*Activity*:
For the records shown below, return an exact copy that excludes the pictures.

*Saved entries*:
****************

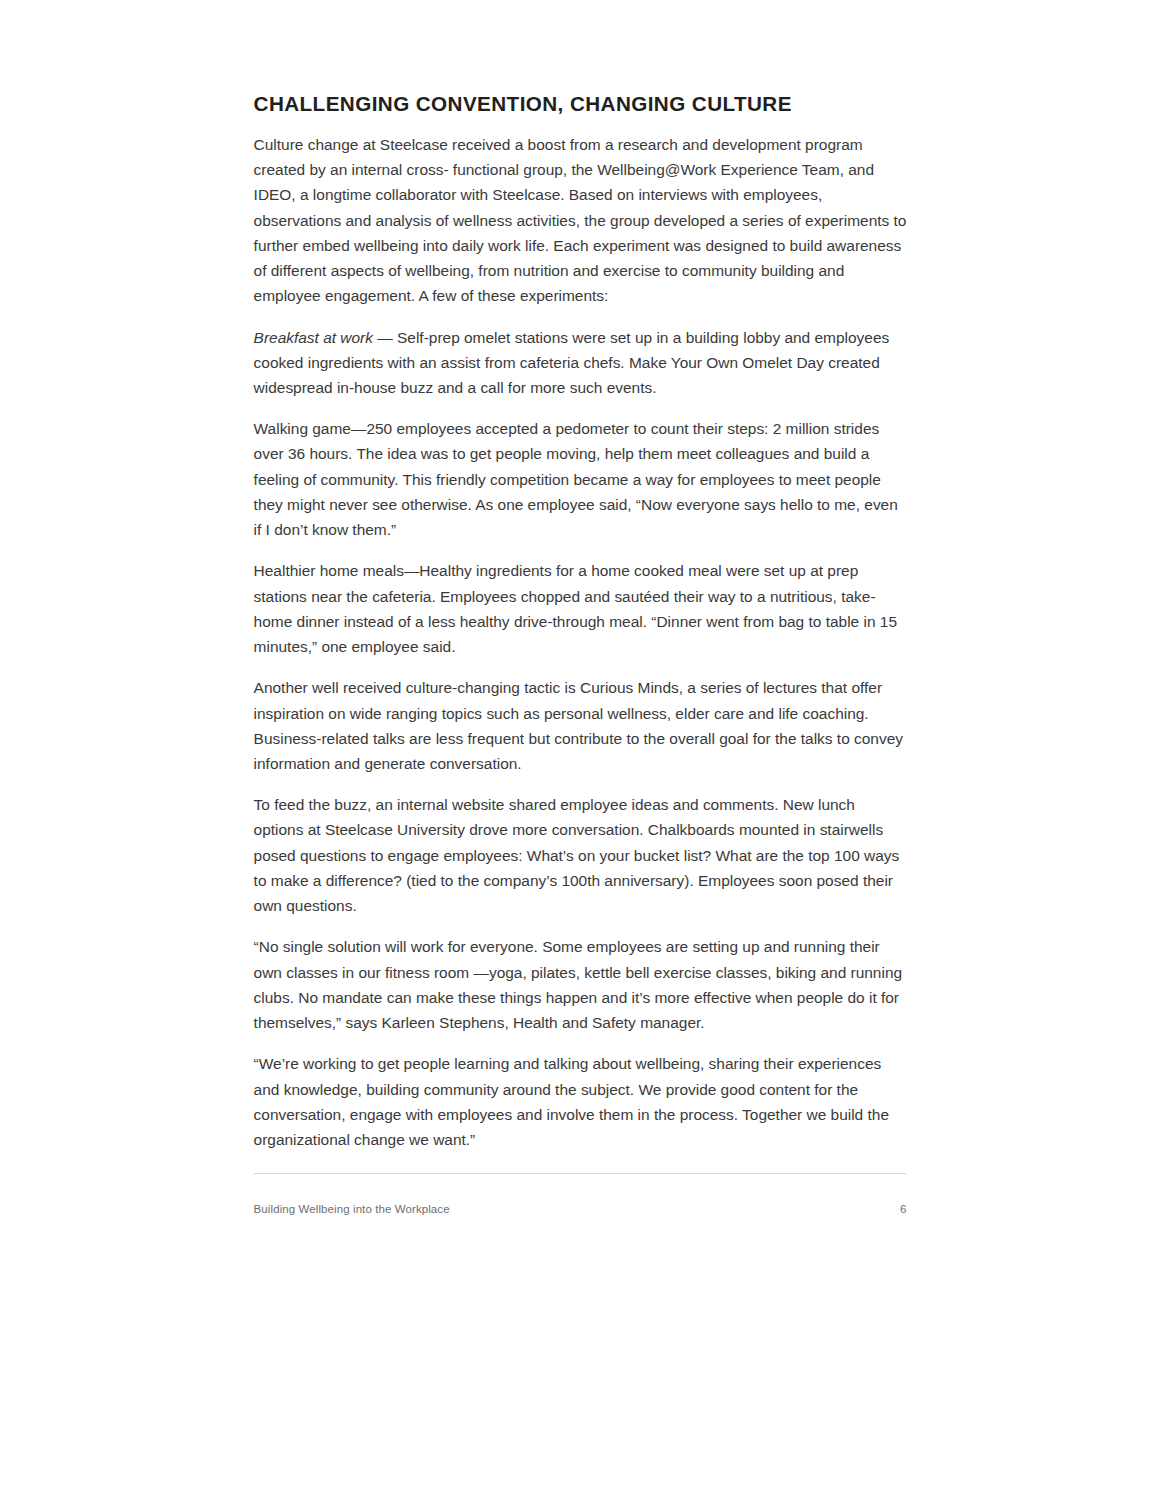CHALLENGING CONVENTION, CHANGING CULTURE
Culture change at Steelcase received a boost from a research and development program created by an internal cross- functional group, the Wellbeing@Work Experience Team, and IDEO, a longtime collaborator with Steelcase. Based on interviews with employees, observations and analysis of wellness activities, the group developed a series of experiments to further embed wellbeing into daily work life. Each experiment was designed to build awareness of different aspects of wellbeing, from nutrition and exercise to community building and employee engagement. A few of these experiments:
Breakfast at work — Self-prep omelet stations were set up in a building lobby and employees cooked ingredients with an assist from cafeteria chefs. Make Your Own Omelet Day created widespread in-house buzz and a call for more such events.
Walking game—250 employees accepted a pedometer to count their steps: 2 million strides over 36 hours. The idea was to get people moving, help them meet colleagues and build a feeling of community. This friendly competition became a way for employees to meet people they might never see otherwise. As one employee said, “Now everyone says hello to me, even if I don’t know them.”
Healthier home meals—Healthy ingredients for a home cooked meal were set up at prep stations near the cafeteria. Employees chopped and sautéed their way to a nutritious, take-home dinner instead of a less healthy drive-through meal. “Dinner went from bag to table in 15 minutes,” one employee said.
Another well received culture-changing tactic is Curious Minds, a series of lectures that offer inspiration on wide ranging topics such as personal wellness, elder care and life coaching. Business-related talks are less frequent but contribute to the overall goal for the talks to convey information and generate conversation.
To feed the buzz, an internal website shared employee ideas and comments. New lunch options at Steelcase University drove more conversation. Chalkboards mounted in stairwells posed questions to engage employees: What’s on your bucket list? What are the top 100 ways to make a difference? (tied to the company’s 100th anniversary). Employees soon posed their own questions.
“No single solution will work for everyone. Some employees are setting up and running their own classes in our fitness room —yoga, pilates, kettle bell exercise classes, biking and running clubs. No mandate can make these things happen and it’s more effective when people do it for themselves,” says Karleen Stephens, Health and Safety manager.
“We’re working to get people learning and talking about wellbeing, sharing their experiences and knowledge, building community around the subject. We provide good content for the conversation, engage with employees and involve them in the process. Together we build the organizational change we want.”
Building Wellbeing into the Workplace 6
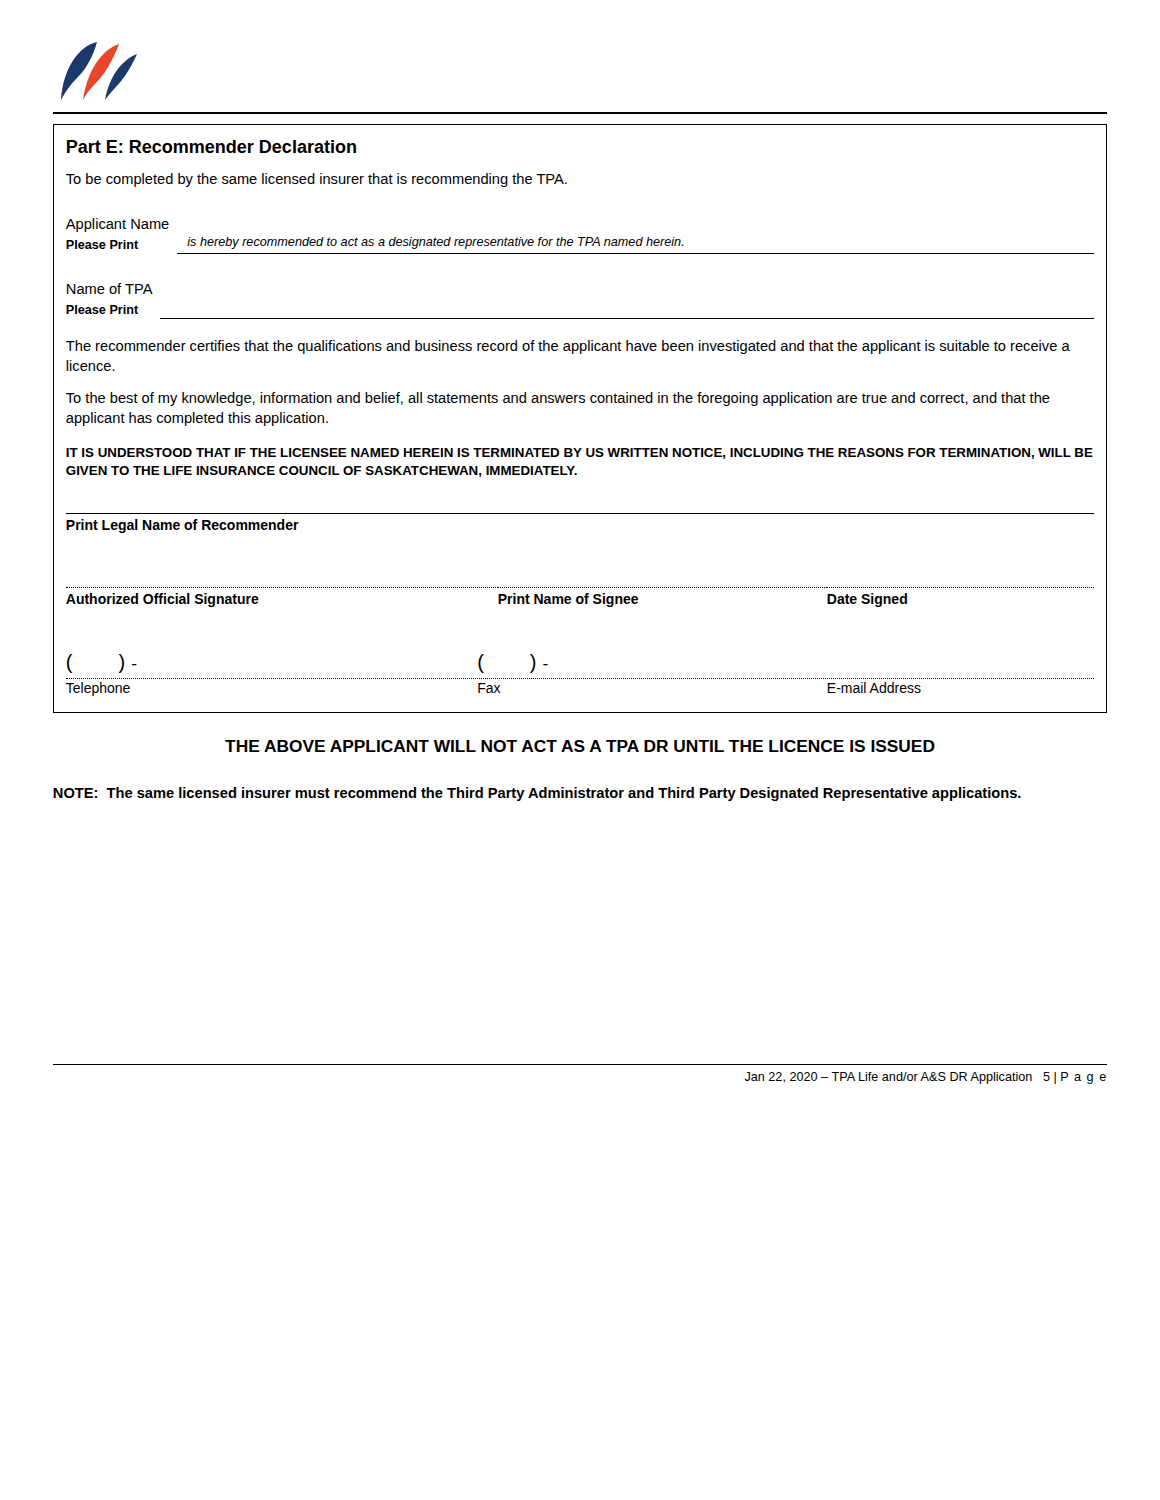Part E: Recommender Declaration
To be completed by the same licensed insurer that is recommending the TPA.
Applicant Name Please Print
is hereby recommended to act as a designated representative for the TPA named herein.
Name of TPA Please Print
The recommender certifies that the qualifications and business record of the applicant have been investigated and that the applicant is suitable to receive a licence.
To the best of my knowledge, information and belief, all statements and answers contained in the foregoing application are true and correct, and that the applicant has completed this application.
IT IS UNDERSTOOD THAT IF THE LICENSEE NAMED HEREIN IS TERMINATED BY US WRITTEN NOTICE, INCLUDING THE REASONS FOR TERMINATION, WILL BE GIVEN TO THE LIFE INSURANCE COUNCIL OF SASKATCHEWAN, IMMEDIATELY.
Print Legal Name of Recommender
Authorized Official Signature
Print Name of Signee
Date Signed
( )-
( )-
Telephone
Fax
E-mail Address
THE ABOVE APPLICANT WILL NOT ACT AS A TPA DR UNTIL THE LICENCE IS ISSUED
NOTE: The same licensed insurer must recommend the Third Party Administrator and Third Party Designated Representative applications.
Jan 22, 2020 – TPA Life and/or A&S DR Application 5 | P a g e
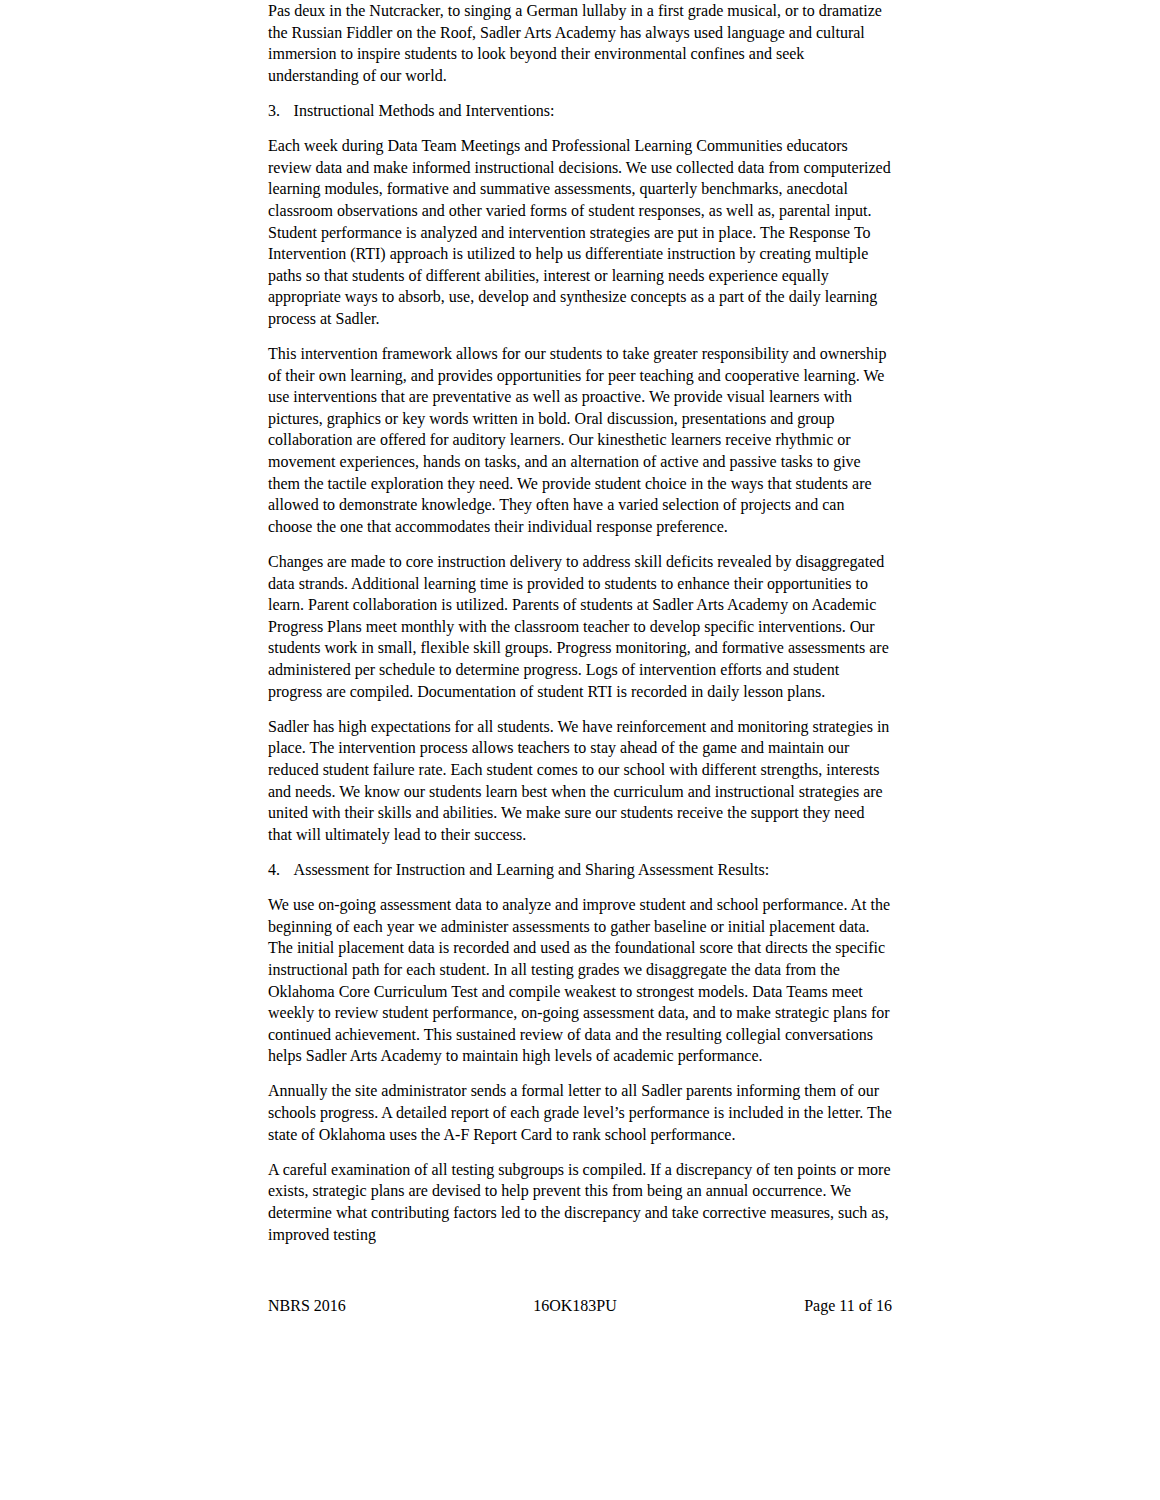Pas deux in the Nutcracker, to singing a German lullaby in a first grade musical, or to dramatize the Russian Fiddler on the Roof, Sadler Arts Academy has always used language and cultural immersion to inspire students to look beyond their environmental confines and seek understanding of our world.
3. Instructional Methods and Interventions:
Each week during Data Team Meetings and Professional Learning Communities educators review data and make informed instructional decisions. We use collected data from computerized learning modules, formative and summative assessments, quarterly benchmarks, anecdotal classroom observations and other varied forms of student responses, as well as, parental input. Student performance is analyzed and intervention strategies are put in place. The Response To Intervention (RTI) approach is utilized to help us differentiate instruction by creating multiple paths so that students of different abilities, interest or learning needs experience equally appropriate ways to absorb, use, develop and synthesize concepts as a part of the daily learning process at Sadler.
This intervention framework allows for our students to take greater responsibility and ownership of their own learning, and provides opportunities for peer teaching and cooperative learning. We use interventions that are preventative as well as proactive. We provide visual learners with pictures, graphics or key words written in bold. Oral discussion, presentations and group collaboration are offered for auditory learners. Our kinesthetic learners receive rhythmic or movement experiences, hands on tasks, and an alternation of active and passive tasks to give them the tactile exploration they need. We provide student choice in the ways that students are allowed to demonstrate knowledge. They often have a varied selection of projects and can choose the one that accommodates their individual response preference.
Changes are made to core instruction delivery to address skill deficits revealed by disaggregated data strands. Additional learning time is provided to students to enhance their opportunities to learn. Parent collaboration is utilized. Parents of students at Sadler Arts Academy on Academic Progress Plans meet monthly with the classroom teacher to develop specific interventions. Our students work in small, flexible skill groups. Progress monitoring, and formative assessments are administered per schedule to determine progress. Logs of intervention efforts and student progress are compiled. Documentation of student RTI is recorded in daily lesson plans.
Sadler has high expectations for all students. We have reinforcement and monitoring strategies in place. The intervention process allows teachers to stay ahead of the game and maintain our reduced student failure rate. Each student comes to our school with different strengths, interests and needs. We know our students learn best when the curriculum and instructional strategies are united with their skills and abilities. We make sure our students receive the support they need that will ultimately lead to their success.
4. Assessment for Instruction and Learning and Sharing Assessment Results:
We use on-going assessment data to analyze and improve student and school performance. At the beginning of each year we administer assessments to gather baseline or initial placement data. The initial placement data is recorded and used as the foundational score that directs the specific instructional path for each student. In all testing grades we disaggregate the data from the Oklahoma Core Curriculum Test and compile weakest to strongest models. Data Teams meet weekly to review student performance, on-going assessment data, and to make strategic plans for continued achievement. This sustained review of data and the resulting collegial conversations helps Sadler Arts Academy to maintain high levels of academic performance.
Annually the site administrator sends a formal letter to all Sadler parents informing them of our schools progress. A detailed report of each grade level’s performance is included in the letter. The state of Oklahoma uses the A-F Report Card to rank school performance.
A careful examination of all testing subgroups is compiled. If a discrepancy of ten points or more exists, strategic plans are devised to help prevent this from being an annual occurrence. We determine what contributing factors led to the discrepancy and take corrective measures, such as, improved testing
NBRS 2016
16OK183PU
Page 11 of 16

****************

*Answer area*:
CHALLENGING CONVENTION, CHANGING CULTURE
Culture change at Steelcase received a boost from a research and development program created by an internal cross- functional group, the Wellbeing@Work Experience Team, and IDEO, a longtime collaborator with Steelcase. Based on interviews with employees, observations and analysis of wellness activities, the group developed a series of experiments to further embed wellbeing into daily work life. Each experiment was designed to build awareness of different aspects of wellbeing, from nutrition and exercise to community building and employee engagement. A few of these experiments:
Breakfast at work — Self-prep omelet stations were set up in a building lobby and employees cooked ingredients with an assist from cafeteria chefs. Make Your Own Omelet Day created widespread in-house buzz and a call for more such events.
Walking game—250 employees accepted a pedometer to count their steps: 2 million strides over 36 hours. The idea was to get people moving, help them meet colleagues and build a feeling of community. This friendly competition became a way for employees to meet people they might never see otherwise. As one employee said, “Now everyone says hello to me, even if I don’t know them.”
Healthier home meals—Healthy ingredients for a home cooked meal were set up at prep stations near the cafeteria. Employees chopped and sautéed their way to a nutritious, take-home dinner instead of a less healthy drive-through meal. “Dinner went from bag to table in 15 minutes,” one employee said.
Another well received culture-changing tactic is Curious Minds, a series of lectures that offer inspiration on wide ranging topics such as personal wellness, elder care and life coaching. Business-related talks are less frequent but contribute to the overall goal for the talks to convey information and generate conversation.
To feed the buzz, an internal website shared employee ideas and comments. New lunch options at Steelcase University drove more conversation. Chalkboards mounted in stairwells posed questions to engage employees: What’s on your bucket list? What are the top 100 ways to make a difference? (tied to the company’s 100th anniversary). Employees soon posed their own questions.
“No single solution will work for everyone. Some employees are setting up and running their own classes in our fitness room —yoga, pilates, kettle bell exercise classes, biking and running clubs. No mandate can make these things happen and it’s more effective when people do it for themselves,” says Karleen Stephens, Health and Safety manager.
“We’re working to get people learning and talking about wellbeing, sharing their experiences and knowledge, building community around the subject. We provide good content for the conversation, engage with employees and involve them in the process. Together we build the organizational change we want.”
Building Wellbeing into the Workplace 6
Part E: Recommender Declaration
To be completed by the same licensed insurer that is recommending the TPA.
Applicant Name Please Print
is hereby recommended to act as a designated representative for the TPA named herein.
Name of TPA Please Print
The recommender certifies that the qualifications and business record of the applicant have been investigated and that the applicant is suitable to receive a licence.
To the best of my knowledge, information and belief, all statements and answers contained in the foregoing application are true and correct, and that the applicant has completed this application.
IT IS UNDERSTOOD THAT IF THE LICENSEE NAMED HEREIN IS TERMINATED BY US WRITTEN NOTICE, INCLUDING THE REASONS FOR TERMINATION, WILL BE GIVEN TO THE LIFE INSURANCE COUNCIL OF SASKATCHEWAN, IMMEDIATELY.
Print Legal Name of Recommender
Authorized Official Signature
Print Name of Signee
Date Signed
( )-
( )-
Telephone
Fax
E-mail Address
THE ABOVE APPLICANT WILL NOT ACT AS A TPA DR UNTIL THE LICENCE IS ISSUED
NOTE: The same licensed insurer must recommend the Third Party Administrator and Third Party Designated Representative applications.
Jan 22, 2020 – TPA Life and/or A&S DR Application 5 | P a g e
Pas deux in the Nutcracker, to singing a German lullaby in a first grade musical, or to dramatize the Russian Fiddler on the Roof, Sadler Arts Academy has always used language and cultural immersion to inspire students to look beyond their environmental confines and seek understanding of our world.
3. Instructional Methods and Interventions:
Each week during Data Team Meetings and Professional Learning Communities educators review data and make informed instructional decisions. We use collected data from computerized learning modules, formative and summative assessments, quarterly benchmarks, anecdotal classroom observations and other varied forms of student responses, as well as, parental input. Student performance is analyzed and intervention strategies are put in place. The Response To Intervention (RTI) approach is utilized to help us differentiate instruction by creating multiple paths so that students of different abilities, interest or learning needs experience equally appropriate ways to absorb, use, develop and synthesize concepts as a part of the daily learning process at Sadler.
This intervention framework allows for our students to take greater responsibility and ownership of their own learning, and provides opportunities for peer teaching and cooperative learning. We use interventions that are preventative as well as proactive. We provide visual learners with pictures, graphics or key words written in bold. Oral discussion, presentations and group collaboration are offered for auditory learners. Our kinesthetic learners receive rhythmic or movement experiences, hands on tasks, and an alternation of active and passive tasks to give them the tactile exploration they need. We provide student choice in the ways that students are allowed to demonstrate knowledge. They often have a varied selection of projects and can choose the one that accommodates their individual response preference.
Changes are made to core instruction delivery to address skill deficits revealed by disaggregated data strands. Additional learning time is provided to students to enhance their opportunities to learn. Parent collaboration is utilized. Parents of students at Sadler Arts Academy on Academic Progress Plans meet monthly with the classroom teacher to develop specific interventions. Our students work in small, flexible skill groups. Progress monitoring, and formative assessments are administered per schedule to determine progress. Logs of intervention efforts and student progress are compiled. Documentation of student RTI is recorded in daily lesson plans.
Sadler has high expectations for all students. We have reinforcement and monitoring strategies in place. The intervention process allows teachers to stay ahead of the game and maintain our reduced student failure rate. Each student comes to our school with different strengths, interests and needs. We know our students learn best when the curriculum and instructional strategies are united with their skills and abilities. We make sure our students receive the support they need that will ultimately lead to their success.
4. Assessment for Instruction and Learning and Sharing Assessment Results:
We use on-going assessment data to analyze and improve student and school performance. At the beginning of each year we administer assessments to gather baseline or initial placement data. The initial placement data is recorded and used as the foundational score that directs the specific instructional path for each student. In all testing grades we disaggregate the data from the Oklahoma Core Curriculum Test and compile weakest to strongest models. Data Teams meet weekly to review student performance, on-going assessment data, and to make strategic plans for continued achievement. This sustained review of data and the resulting collegial conversations helps Sadler Arts Academy to maintain high levels of academic performance.
Annually the site administrator sends a formal letter to all Sadler parents informing them of our schools progress. A detailed report of each grade level’s performance is included in the letter. The state of Oklahoma uses the A-F Report Card to rank school performance.
A careful examination of all testing subgroups is compiled. If a discrepancy of ten points or more exists, strategic plans are devised to help prevent this from being an annual occurrence. We determine what contributing factors led to the discrepancy and take corrective measures, such as, improved testing
NBRS 2016
16OK183PU
Page 11 of 16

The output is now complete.